Look at those colours and angles. Diane (Laura Dern) is a dragon on that couch.
Last night brought the most linear, logical episode of the new Twin Peaks season so far, but it was still wonderfully weird and refreshing.
Spoilers after the screenshot
Is it just me or did Constance (Jane Adams) and Albert (Miguel Ferrer) just fall for each other over Major Briggs' headless corpse? They seem like they'd be a good couple.
Don S. Davis, who played Major Briggs in the original series--and was forever typecast as a military man afterwards--died some years ago but he's still a big presence on the new series. The sequence of scenes where Bobby (Dana Ashbrook), Frank Truman (Robert Forster), and Hawk (Michael Horse) uncover the capsule that's been kept hidden by Betty Briggs (Charlotte Stewart) all this time was wonderful. Mostly a call back to the surprisingly tender moment from the première of season two between Bobby and the Major at the RR, the scenes in the new episode were both effectively sweet and engrossing as puzzle pieces falling into place.
Sound is playing a very prominent role so far on the new season. This episode features two examples of a strange hum, both in Briggs' capsule and the recurring mystery hum in the Great Northern.
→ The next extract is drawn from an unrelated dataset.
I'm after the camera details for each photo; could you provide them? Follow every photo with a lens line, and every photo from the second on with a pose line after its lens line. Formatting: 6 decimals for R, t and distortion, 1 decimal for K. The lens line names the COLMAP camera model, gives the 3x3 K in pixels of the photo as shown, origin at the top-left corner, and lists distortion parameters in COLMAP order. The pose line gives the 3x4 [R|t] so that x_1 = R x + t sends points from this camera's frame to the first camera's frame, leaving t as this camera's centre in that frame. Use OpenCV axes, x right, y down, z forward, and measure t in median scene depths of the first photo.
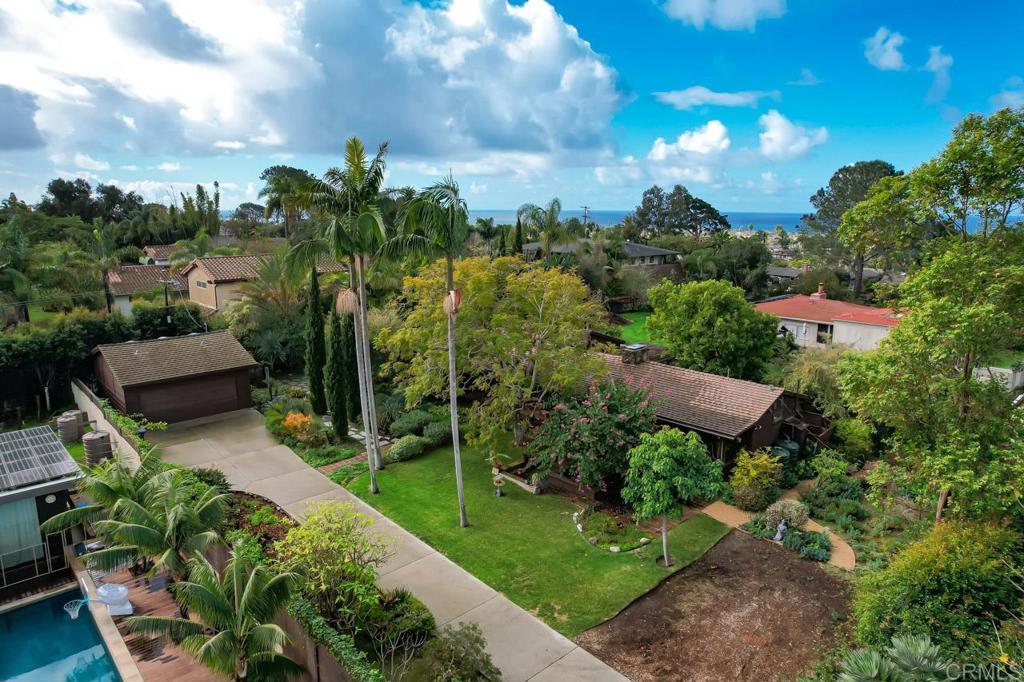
lens RADIAL K [[666.8, 0, 528.8], [0, 666.8, 343.6], [0, 0, 1]] dist [-0.055202, 0.049656]
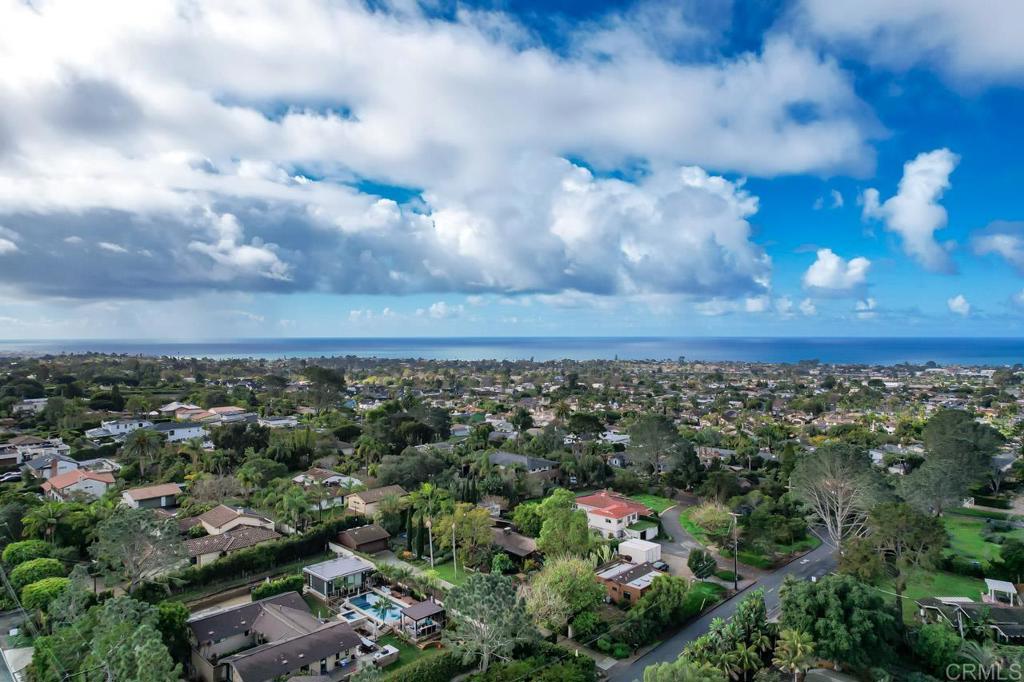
lens RADIAL K [[666.8, 0, 517.1], [0, 666.8, 333.8], [0, 0, 1]] dist [-0.055202, 0.049656]
pose [[0.999650, -0.010566, 0.024242, 0.181082], [0.015265, 0.979118, -0.202718, -0.350984], [-0.021594, 0.203017, 0.978937, -3.096467]]
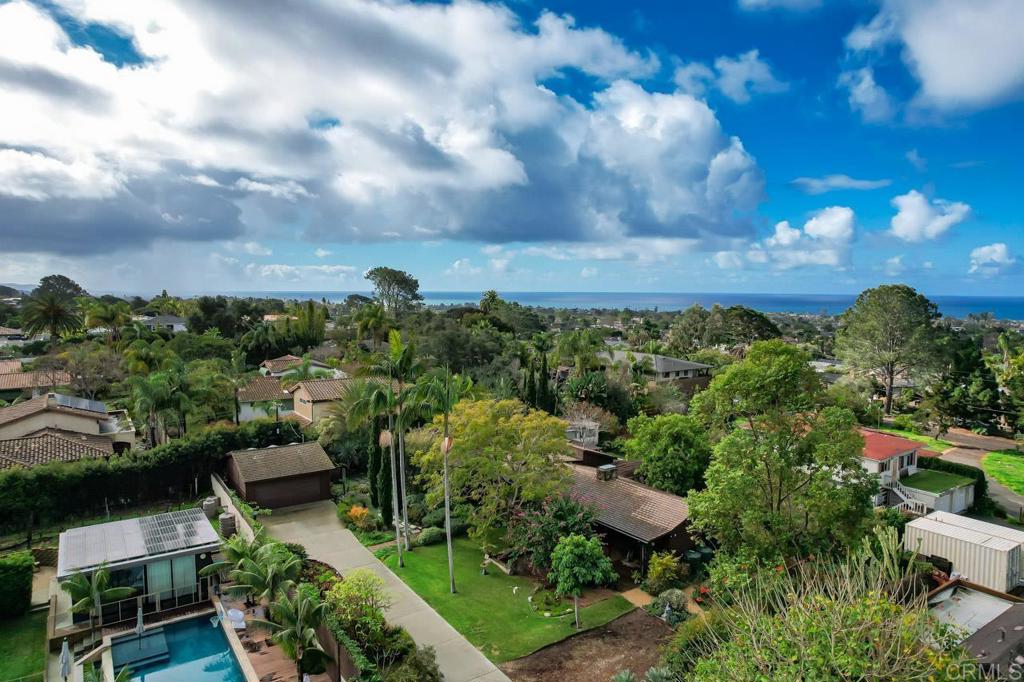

I love these little scenes between Ben Horne (Richard Beymer) and Beverly (Ashley Judd). Beymer's mannerisms as Ben have always been strange and funny and the two actors play out these moments well as little pockets of tension. They're fascinating as a potential affair largely because the sound, Beymer's performance, and the knowledge of Beverly's home life make you wonder what else is going on beneath the surface. Ben Horne was always one of my favourite characters--he was funny, sweet, and scary, and sort of like a dangerous, unpredictable predator. At least until he thought he was Robert E. Lee in season two. I'm glad no-one's dwelling on that.
I wondered if we were going to see Johnny Horne (Eric Rondell) in this season. Apparently that's Ben's wife, Sylvia (Jan D'Arcy) with him though we don't get a good look. It suggests Ben's family life is still as dysfunctional and cold as ever, something where maybe he and Beverly might have a lot in common.
Poor Jerry Horne (David Patrick Kelly) continues his bad trip in the woods. He finds himself in an estranged relationship with his foot, which could be seen as a version of what Ben is going through, though it might also be, like his feeling that his car had been stolen a few episodes earlier, a reflection of Cooper's (Kyle MacLachlan) story, a man whose life is certainly not his own.
Mr. C arrives at the farm and things feel a bit Tarantino-ish for the presence of Tim Roth and Jennifer Jason Leigh. I hope we'll see more of them both. I love the unexplained pair of people motionless on the ground in the background--such a Lynchian detail.
One of Lynch's talents it's easy to forget about if you watch his movies over and over (like I do) is how good he is at crafting surprises that are strange but also just close enough to credible keep you in the reality. I really, really love the three big cops investigating Dougie's case. I love the one credited as "Smiley" Fusco (Eric Edelstein) whose laugh Lynch deploys with surgical precision. The cops are like classic, cynical noir detectives just tipped into the surreal. Even the sergeant who comes in to take the fingerprints--he's in such a good mood and he's got those weird, big gestures, but it's weird like real people are weird.
I wasn't familiar with Sky Ferrera before this but I loved her scene in the roadhouse where she talks about working fast food places and scratches the huge rash in her armpit. I was reminded of the idea Lynch and Isabella Rossellini had for Rossellini's character in Wild at Heart, that she should somehow be both ugly and beautiful at the same time and that the two qualities should be related to each other in a strange way. Ferrera's conversation with her friend (Karolina Wydra) was also like a deranged version of the conversation between Donna and Maddy in the season two première.
Last night's episode ended with a welcome second performance from Au Revoir Simone. This season of Twin Peaks may end up having one of the greatest soundtracks in the history of television.